WHAT YOU ARE ASKED TO DO: Convert the lines starting at the line containing "Conventions: OpenCV camera" and ending at the end of the lines into a two-column CSV with the headers instruction and output. Each row should pair a line's text with its answer, with each value in one quoted field, line breaks replaced by spaces, and the pictures left out.

DATA EXTRACTS:
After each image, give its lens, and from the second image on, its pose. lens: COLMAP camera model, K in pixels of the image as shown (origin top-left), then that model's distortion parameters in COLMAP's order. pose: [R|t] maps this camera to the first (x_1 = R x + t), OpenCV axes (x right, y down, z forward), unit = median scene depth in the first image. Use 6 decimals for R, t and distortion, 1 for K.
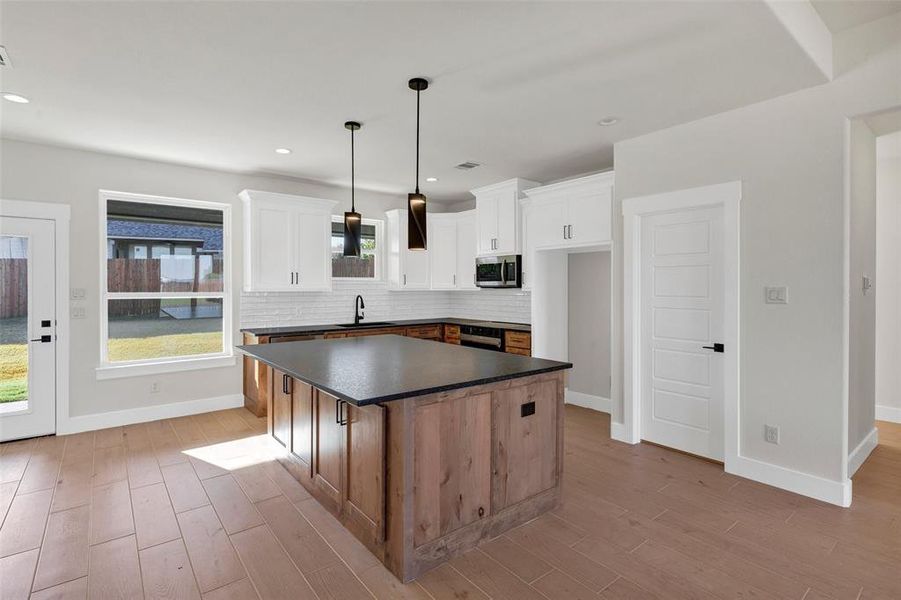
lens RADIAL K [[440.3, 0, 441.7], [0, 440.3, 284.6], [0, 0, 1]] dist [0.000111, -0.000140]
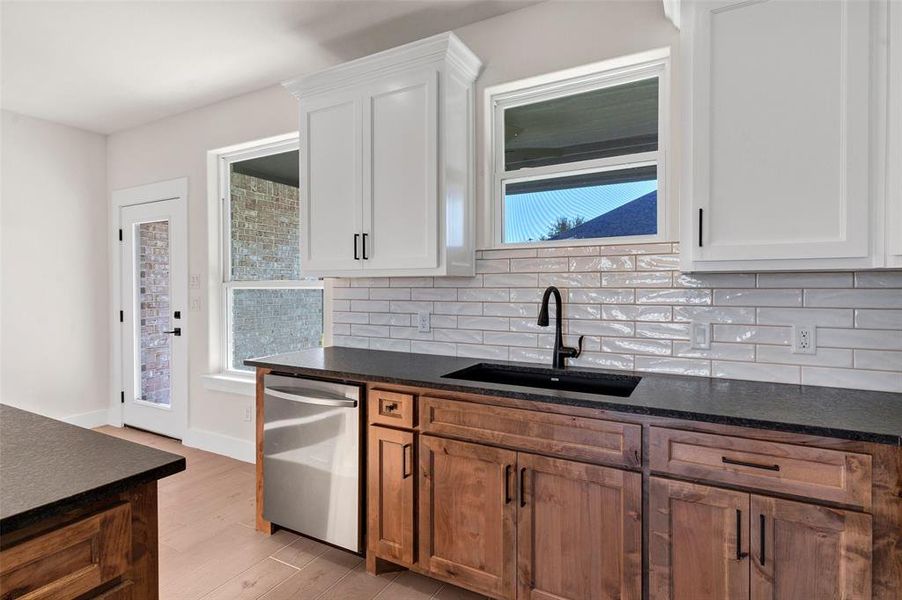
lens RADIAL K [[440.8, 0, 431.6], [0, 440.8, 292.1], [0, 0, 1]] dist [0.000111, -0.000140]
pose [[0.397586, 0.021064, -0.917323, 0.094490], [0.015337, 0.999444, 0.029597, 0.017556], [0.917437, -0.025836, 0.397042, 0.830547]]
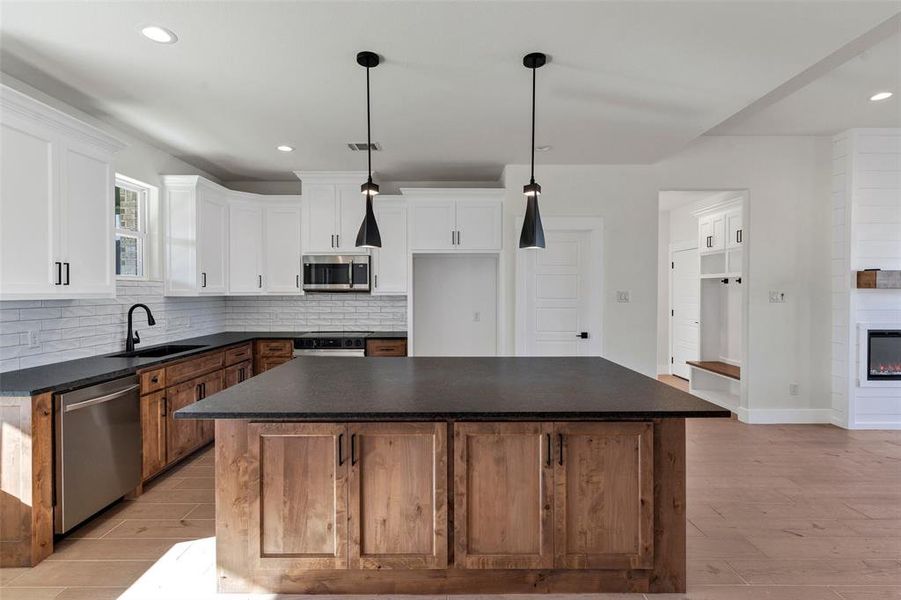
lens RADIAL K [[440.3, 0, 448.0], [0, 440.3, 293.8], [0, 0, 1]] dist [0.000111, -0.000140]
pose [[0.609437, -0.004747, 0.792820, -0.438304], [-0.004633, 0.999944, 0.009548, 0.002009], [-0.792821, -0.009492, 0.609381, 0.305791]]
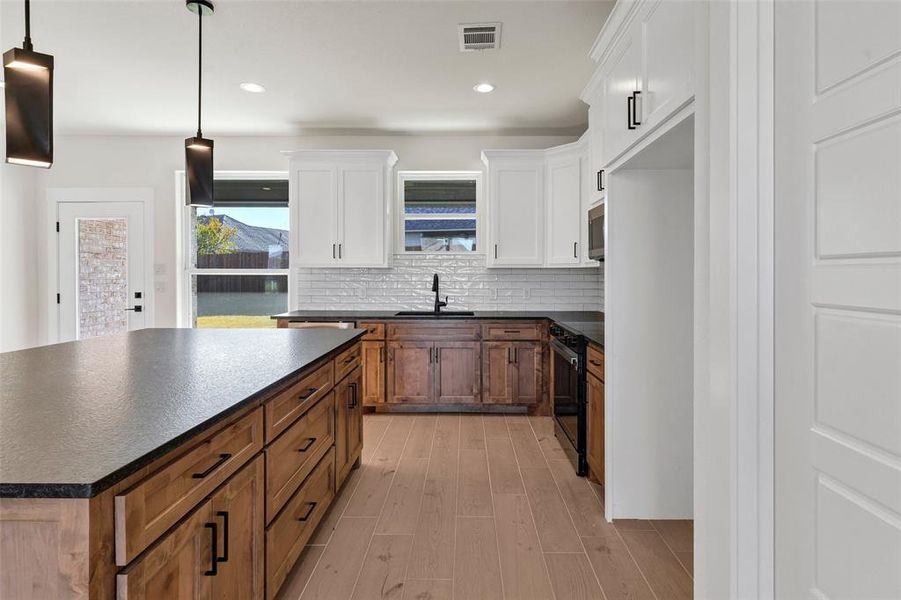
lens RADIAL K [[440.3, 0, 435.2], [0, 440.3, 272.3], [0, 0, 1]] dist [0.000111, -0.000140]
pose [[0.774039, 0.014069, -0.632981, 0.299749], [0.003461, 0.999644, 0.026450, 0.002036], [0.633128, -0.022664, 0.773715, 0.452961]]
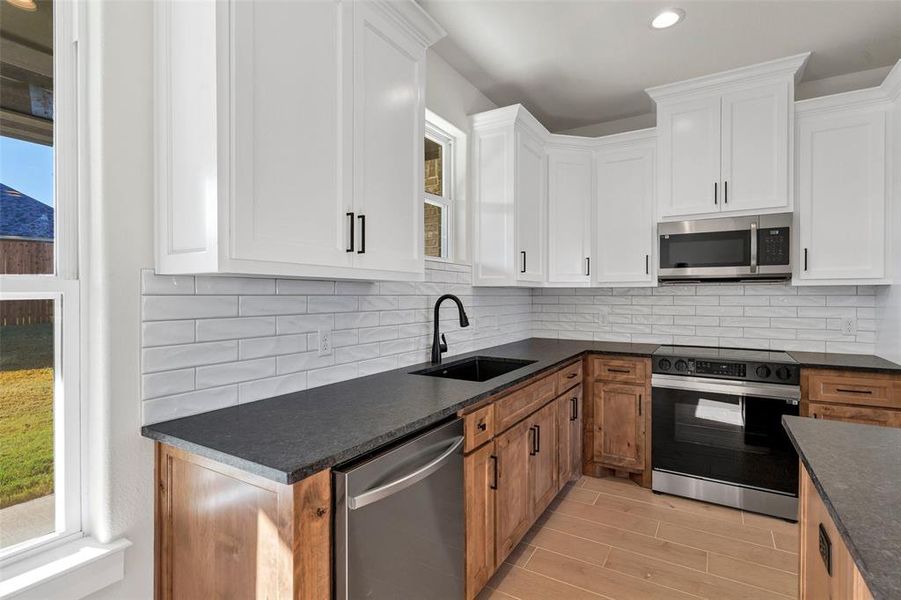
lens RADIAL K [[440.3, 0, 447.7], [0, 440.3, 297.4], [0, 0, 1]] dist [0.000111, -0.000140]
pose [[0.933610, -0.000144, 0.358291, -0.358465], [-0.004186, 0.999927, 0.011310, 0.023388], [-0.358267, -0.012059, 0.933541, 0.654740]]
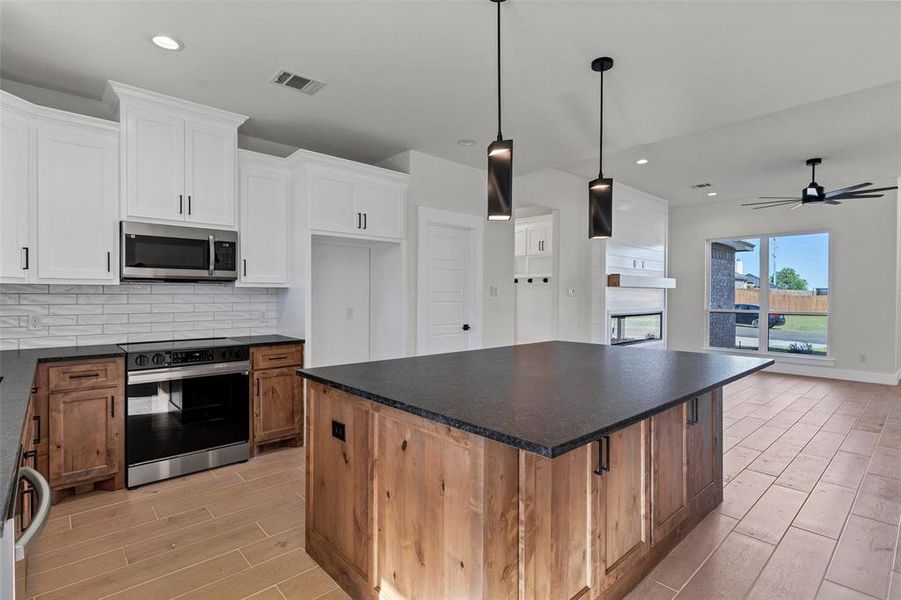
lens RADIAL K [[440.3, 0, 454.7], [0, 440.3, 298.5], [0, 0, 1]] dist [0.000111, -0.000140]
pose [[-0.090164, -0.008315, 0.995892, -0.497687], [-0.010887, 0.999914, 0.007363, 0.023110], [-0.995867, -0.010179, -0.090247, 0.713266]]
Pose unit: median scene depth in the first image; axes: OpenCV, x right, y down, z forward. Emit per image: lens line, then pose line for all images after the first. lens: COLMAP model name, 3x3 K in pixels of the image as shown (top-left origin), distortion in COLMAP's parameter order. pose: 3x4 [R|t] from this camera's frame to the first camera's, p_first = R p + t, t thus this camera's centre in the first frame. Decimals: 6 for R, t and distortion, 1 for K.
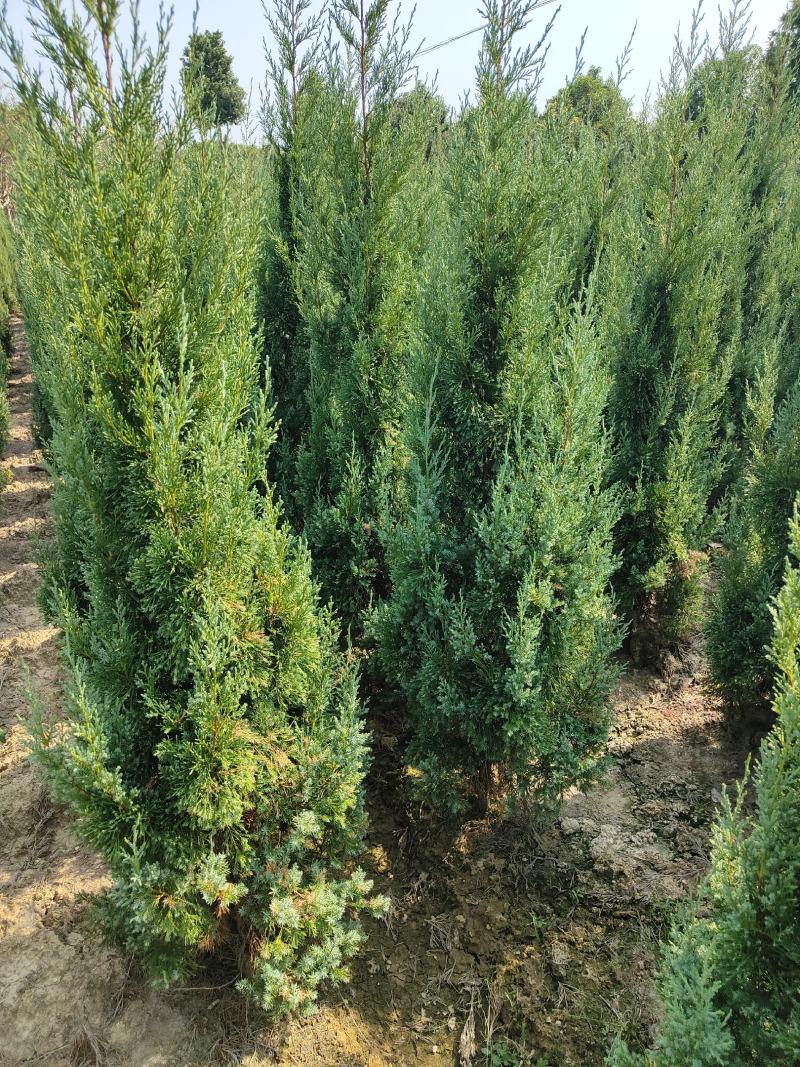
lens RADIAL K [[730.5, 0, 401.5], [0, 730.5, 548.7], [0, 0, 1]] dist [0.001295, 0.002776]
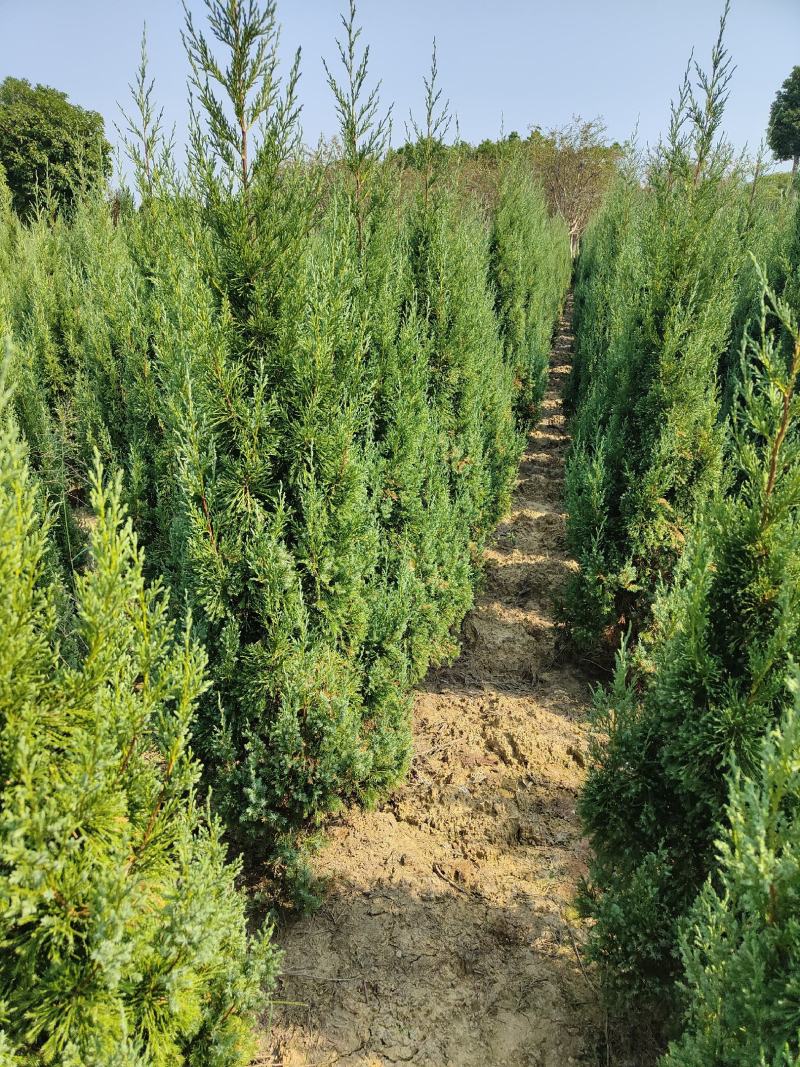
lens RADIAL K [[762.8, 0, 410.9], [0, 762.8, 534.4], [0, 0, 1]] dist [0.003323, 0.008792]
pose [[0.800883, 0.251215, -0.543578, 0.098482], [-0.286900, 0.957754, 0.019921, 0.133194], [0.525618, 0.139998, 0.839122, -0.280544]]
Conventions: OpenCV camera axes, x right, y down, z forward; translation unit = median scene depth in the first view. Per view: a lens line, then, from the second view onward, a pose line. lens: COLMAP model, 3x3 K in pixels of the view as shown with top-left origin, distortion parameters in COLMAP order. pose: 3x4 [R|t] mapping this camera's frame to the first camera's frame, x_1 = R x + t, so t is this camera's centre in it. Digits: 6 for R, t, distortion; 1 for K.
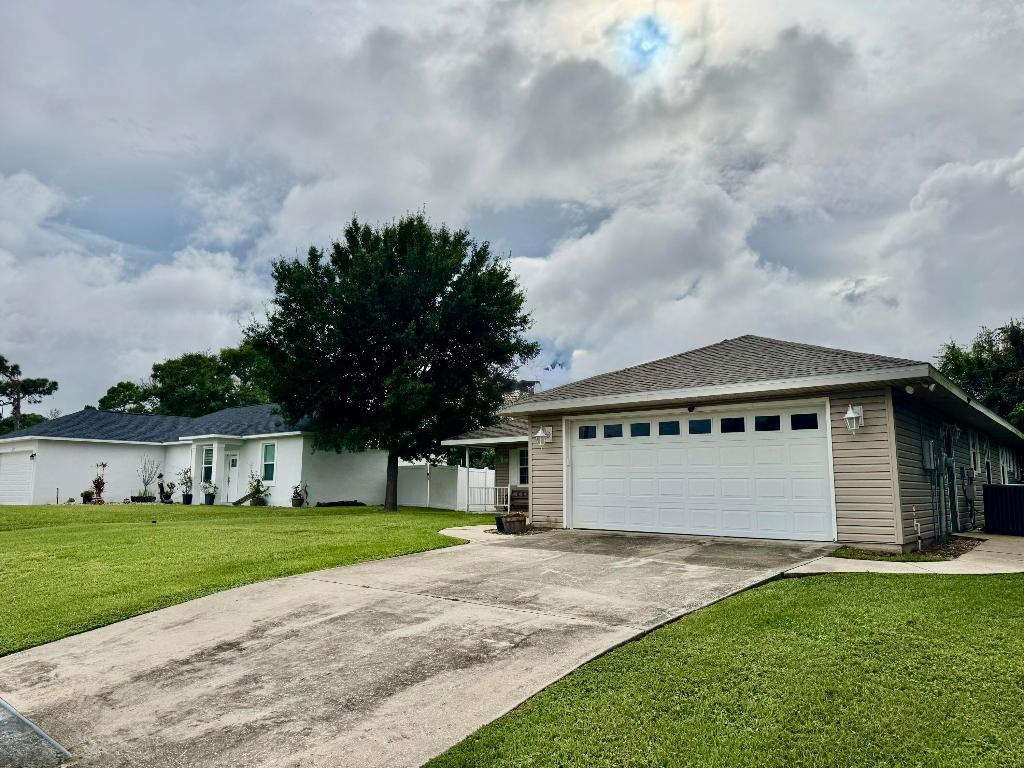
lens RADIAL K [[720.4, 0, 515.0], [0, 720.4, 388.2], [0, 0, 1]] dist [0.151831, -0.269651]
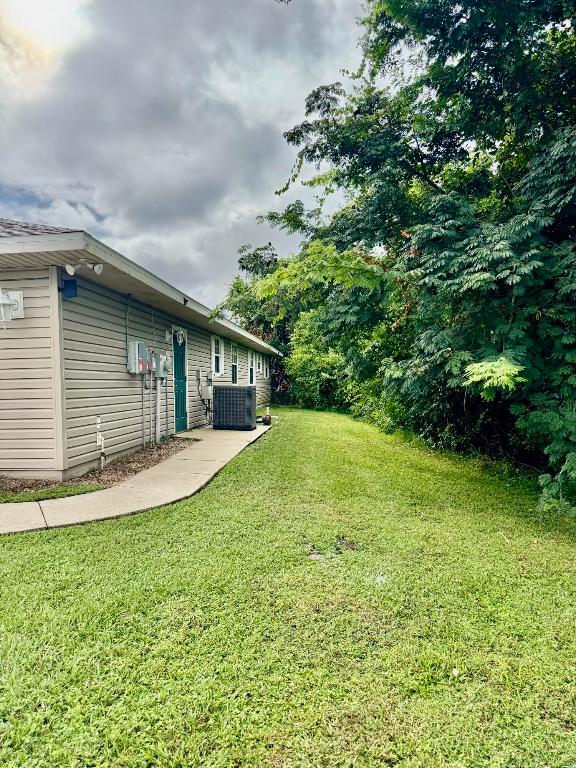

EXERCISE ANSWER:
instruction,output
"Conventions: OpenCV camera axes, x right, y down, z forward; translation unit = median scene depth in the first view. Per view: a lens line, then, from the second view onward, a pose line. lens: COLMAP model, 3x3 K in pixels of the view as shown with top-left origin, distortion parameters in COLMAP order. pose: 3x4 [R|t] mapping this camera's frame to the first camera's frame, x_1 = R x + t, so t is this camera's centre in it. Digits: 6 for R, t, distortion; 1 for K.","lens RADIAL K [[720.4, 0, 515.0], [0, 720.4, 388.2], [0, 0, 1]] dist [0.151831, -0.269651]"